Note: In below text, term instance and machine is used interchangebly
This standlone python based tool can be used to list the number of unused/under utilized instances on AWS EC2 cloud for the given account. script can be run from command line or could be integrated with jenkins by importing the jenkins-job.xml
To run from command line
$ python ec2_watcher.py --key-id <aws_access_key_id>
--key-secret <aws_secret_access_key>
--region-name us-east-1
--period 1
--duration 24
--threshold 2
This will generate basic html report.html with a table, listing the unused machines with their IDs and Public DNS Name.

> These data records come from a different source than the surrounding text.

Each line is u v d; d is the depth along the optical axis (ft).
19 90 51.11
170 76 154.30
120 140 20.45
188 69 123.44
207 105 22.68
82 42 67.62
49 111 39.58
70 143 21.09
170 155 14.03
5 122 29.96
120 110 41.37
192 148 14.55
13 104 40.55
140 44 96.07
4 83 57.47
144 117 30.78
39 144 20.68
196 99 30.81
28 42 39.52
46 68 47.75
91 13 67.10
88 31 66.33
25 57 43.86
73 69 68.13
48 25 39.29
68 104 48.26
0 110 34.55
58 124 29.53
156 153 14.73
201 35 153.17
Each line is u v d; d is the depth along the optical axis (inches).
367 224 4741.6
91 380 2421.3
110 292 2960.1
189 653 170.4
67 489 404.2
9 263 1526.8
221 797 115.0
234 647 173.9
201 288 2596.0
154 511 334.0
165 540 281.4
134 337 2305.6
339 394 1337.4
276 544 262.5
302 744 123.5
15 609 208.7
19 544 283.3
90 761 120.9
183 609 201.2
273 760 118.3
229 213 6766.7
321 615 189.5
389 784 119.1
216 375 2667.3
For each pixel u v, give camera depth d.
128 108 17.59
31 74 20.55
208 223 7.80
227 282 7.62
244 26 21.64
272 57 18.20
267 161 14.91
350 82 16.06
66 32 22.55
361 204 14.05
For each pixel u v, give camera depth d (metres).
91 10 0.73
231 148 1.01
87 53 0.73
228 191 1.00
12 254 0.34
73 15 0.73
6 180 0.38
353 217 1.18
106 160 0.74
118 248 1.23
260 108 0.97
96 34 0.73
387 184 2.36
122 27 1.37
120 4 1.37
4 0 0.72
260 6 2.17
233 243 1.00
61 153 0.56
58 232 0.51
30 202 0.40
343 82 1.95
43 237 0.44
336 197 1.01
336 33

For more details about command line options, run
$ python ec2_watcher.py --help
Dependencies:
- Python 2.7 +
- boto3
Module level dependencies can be installed via pip
$ pip3 install -r requirements.txt
To seutp the jenkins job, use jenkins client to create jenkins job from jenkins-job.xml, which should appear as parameterized job in jenkins web interface. Once the job is imported successfully, following needs to be configured:
- setup the aws credentials, by adding AWS_KEY_ID and AWS_KEY_SECRET credentials in jenkin's credential interface for the user jenkins. This is to avoid showing the credentials in plain text in build log/console output
- To run with custom filtering criteria, on Build with Paramters page, following variables can be configured
- AWS_REGION_NAME
- PERIOD
- DURATION
- THRESHOLD
By default job would run every morning at 8AM Madrid Time and produce a basic html report, which can be seen by following HTML Report link on jobs detail page.
- Usage of instance is measured based on its average cpu usage percentage for given time frame
- To qualify a machine in use, it should be accessed/used in such a way that its cpu utilization takes it above the given threshold for the given period (agregatted) over the specified duration
- For now, no other metric is used to assess the work load
- There can be any number of machines
- Currently, it doesn't take into account that usage could be low on weekends, public holidays etc
- Currently, there is no upper limit to specify the period, duration, threshold.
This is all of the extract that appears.